Quatrième de couverture :
Après la Première Guerre mondiale, Andreas s’éprend d’une veuve accorte. Il a perdu une jambe, mais a reçu une décoration : le marché est acceptable. Un jour, un homme riche et distingué l’insulte dans un tramway. L’altercation dégénère, Andreas se sent profondément humilié. Un roman tendre et mélancolique sur l’époque singulière de l’après-guerre.
Il y a longtemps que j’avais envie de découvrir la plume de Joseph Roth (1896-1939) et c’est chose faite avec cette sorte de conte dont le personnage principal, Andreas Pum, peut paraître naïf. Il a fait la Première Guerre mondiale où il a perdu une jambe et quand les anciens soldats blessés sont renvoyés à la vie civile, il se félicite d’avoir reçu une médaille et une licence pour jouer de l’orgue de Barbarie. Il vit avec un jeune couple qui lui sous-loue un lit et dont l’homme, Willi, se moque un peu de la confiance aveugle qu’a Andreas dans « le Gouvernement ». Cerise sur le gâteau, au cours de ses pérégrinations dans la ville, il rencontre une veuve qui le choisit pour second mari et lui offre un âne pour l’aider dans ses tournées. Tout va bien pour Andreas jusqu’au jour où, dans un tramway, il croise la route d’un bourgeois arrogant qui l’empêche de bien monter à bord : l’ancien soldat « pète un plomb » si vous me passez l’expression. Une tempête, une spirale du malheur où il se voit retirer sa médaille et sa licence. Le voilà devenu un « païen », comme il appelait auparavant ceux qui étaient un peu en dehors du système qu’il vénérait. Il va vivre la prison, le mépris, le rejet de sa femme, l’invisibilité sociale alors que son statut d’ancien combattant lui apportait le respect et la reconnaissance de tous.
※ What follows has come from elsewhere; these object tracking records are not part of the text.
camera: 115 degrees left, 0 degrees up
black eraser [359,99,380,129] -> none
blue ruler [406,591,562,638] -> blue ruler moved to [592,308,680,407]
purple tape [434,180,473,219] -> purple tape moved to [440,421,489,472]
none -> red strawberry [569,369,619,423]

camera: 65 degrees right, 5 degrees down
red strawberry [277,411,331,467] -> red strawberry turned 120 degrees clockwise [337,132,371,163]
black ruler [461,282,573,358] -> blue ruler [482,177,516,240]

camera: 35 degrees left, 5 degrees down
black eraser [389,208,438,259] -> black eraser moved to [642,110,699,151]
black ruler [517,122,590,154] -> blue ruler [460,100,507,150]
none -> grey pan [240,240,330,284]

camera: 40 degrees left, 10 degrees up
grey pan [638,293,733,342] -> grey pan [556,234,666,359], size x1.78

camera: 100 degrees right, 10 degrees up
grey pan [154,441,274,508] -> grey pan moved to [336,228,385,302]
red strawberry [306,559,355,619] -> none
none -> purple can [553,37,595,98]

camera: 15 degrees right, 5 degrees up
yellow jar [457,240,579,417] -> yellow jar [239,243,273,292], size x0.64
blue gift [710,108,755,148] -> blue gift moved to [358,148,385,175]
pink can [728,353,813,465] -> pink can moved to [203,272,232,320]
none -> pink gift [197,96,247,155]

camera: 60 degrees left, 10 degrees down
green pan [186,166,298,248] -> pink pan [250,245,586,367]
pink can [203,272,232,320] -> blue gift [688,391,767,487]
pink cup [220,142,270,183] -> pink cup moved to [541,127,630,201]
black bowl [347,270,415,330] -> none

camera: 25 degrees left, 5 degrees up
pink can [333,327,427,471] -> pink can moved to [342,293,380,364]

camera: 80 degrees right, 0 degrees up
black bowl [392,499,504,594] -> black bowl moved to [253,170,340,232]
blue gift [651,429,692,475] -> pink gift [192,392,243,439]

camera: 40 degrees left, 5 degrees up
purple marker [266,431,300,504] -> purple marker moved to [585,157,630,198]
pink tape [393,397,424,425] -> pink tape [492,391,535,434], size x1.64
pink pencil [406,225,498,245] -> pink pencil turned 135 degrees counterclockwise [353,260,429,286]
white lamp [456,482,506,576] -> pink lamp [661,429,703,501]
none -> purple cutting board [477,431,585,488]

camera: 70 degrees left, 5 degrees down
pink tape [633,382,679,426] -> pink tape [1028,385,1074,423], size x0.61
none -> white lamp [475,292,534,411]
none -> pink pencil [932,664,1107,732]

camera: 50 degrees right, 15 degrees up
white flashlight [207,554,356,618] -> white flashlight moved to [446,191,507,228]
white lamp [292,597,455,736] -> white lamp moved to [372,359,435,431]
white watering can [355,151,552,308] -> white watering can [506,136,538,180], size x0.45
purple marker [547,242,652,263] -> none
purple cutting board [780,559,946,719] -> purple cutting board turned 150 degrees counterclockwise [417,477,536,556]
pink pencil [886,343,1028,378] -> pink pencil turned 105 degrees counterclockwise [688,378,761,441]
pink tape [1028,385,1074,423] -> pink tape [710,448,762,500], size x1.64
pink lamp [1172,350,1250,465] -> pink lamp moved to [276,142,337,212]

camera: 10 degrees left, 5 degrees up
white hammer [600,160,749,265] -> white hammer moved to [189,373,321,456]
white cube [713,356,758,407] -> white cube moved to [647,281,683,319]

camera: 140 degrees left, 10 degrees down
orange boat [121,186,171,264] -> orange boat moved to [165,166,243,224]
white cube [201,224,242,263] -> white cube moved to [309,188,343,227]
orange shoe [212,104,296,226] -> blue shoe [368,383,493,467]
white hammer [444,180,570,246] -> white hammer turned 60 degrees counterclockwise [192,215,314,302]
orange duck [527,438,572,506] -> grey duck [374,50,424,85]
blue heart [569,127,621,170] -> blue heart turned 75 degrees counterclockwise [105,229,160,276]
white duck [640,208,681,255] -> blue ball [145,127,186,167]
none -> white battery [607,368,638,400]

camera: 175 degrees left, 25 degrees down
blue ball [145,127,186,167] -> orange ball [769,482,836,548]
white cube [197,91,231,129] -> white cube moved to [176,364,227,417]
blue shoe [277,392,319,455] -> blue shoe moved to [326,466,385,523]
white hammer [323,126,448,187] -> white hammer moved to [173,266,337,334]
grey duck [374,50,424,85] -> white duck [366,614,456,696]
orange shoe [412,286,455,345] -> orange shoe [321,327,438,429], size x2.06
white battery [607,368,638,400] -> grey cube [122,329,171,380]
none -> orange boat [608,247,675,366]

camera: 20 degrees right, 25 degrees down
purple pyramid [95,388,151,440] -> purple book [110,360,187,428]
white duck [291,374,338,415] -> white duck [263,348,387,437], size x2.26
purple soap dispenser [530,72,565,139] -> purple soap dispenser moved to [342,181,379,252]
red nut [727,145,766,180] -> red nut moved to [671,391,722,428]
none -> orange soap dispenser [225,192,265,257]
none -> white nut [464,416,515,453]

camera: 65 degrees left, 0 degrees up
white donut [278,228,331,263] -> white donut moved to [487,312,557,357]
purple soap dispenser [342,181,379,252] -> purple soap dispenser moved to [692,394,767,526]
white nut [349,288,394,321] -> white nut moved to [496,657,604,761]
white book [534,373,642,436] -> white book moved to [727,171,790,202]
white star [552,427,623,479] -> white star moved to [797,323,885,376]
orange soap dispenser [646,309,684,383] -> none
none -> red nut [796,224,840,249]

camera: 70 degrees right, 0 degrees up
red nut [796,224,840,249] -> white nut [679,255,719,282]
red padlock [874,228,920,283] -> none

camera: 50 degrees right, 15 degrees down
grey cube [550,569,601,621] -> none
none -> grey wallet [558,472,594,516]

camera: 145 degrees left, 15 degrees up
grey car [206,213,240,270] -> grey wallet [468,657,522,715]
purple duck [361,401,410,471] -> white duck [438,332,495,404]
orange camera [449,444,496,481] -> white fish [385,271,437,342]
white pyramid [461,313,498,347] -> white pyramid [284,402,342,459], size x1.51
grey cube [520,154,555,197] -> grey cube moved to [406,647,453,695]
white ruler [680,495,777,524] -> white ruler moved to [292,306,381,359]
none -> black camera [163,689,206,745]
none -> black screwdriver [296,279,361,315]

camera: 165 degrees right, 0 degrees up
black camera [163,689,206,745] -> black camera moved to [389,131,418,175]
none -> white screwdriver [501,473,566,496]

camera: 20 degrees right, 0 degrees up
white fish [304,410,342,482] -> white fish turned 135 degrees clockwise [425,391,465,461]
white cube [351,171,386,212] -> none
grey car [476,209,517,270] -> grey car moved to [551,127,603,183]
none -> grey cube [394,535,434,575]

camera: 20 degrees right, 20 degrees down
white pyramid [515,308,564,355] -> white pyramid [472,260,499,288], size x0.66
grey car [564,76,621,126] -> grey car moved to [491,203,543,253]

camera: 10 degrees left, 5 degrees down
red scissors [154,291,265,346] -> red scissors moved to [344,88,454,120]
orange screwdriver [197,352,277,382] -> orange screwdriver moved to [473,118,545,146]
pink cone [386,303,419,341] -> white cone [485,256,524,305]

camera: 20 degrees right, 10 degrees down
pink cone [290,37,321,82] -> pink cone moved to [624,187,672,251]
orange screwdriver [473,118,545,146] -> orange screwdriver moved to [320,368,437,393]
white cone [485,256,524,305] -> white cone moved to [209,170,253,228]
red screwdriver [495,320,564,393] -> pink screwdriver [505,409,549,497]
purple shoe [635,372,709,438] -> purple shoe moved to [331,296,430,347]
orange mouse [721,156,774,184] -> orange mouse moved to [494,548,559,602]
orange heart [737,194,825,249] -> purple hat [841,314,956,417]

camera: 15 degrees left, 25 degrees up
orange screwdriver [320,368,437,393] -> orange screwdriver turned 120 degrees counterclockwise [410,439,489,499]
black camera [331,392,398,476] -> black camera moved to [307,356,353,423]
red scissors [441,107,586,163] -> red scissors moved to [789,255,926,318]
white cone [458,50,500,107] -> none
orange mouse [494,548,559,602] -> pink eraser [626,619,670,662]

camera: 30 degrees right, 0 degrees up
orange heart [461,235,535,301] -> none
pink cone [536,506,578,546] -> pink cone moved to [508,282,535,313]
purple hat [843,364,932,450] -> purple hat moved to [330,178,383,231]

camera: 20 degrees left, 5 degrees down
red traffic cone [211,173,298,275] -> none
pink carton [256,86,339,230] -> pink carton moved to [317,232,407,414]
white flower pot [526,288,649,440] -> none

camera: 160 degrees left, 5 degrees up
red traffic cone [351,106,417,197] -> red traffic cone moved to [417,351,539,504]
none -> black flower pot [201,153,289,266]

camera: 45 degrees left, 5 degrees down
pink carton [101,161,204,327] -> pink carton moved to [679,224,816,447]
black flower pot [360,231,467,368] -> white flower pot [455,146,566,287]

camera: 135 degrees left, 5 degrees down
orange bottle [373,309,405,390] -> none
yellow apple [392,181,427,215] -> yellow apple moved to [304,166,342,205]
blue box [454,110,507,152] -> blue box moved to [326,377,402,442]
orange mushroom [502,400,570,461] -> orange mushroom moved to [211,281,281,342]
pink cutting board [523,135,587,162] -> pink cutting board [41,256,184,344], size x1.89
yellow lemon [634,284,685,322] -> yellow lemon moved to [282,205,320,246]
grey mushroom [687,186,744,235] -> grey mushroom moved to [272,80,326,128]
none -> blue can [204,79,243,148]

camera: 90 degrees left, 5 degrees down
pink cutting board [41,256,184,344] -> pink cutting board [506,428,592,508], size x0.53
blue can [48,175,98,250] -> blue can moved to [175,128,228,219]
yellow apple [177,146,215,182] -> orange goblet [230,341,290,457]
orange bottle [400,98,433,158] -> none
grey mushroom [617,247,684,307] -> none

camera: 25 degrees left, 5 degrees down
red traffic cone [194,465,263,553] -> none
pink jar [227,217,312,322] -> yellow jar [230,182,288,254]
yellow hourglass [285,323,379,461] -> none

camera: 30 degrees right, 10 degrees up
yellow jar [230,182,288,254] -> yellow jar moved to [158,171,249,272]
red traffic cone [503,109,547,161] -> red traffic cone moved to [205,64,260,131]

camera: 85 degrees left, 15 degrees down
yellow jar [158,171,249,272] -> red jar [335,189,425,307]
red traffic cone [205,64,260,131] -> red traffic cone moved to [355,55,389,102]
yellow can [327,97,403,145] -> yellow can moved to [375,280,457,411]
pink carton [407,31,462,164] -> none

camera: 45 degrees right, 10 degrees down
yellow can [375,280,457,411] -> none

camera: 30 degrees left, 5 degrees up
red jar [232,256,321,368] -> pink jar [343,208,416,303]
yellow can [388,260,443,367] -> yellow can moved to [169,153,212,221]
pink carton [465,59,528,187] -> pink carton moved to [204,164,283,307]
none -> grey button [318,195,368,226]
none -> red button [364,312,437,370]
A travers l’histoire d’Andreas, la dégradation progressive de sa situation, sa perte totale de repères et de confiance en Dieu, le garant de sa bonne situation, on peut comprendre (je n’invente pas cette explication, je l’ai lue) que Joseph Roth parle du déclin de l’empire autrichien qui n’était plus grand-chose après la Première Guerre mondiale. L’écrivain journaliste situe l’histoire d’un homme simple dans la grande Histoire et dans un destin assez funeste. L’intervention de Willi, après la sortie de prison d’Andreas, montre ce retournement de situation, cette déchéance morale qui marque la fin d’une grande nation. Et la fin d’Andreas se noie encore plus dans l’invisibilité et dans cette dégradation morale ambiante. Ceci dit, ce n’était pas du tout morbide, plombant ni désagréable à lire, au contraire. Et je suis curieuse de découvrir maintenant La marche de Radetsky, autre texte de Joseph Roth déjà dans ma PAL.
« Andreas lança un regard désespéré vers le ciel ; il voulait échapper à la démence de ce monde. Car le ciel est cette immense étendue d’un bleu clair et immortel – sa couleur est pure comme la sagesse de Dieu – où croisent les grands vaisseaux éternels des nuages. Mais, aujourd’hui, des lambeaux de nuages s’assemblaient en visages déformés et ravagés, des grimaces flottaient dan ile ciel : Dieu faisait des grimaces. »
Joseph ROTH, La rébellion, traduit de l’allemand par Dominique Dubuy et Claude Riehl, Points, 1991 (Editions du Seuil, 1988)
C’était mon classique de juillet (le roman a été publié pour la première fois en 1924).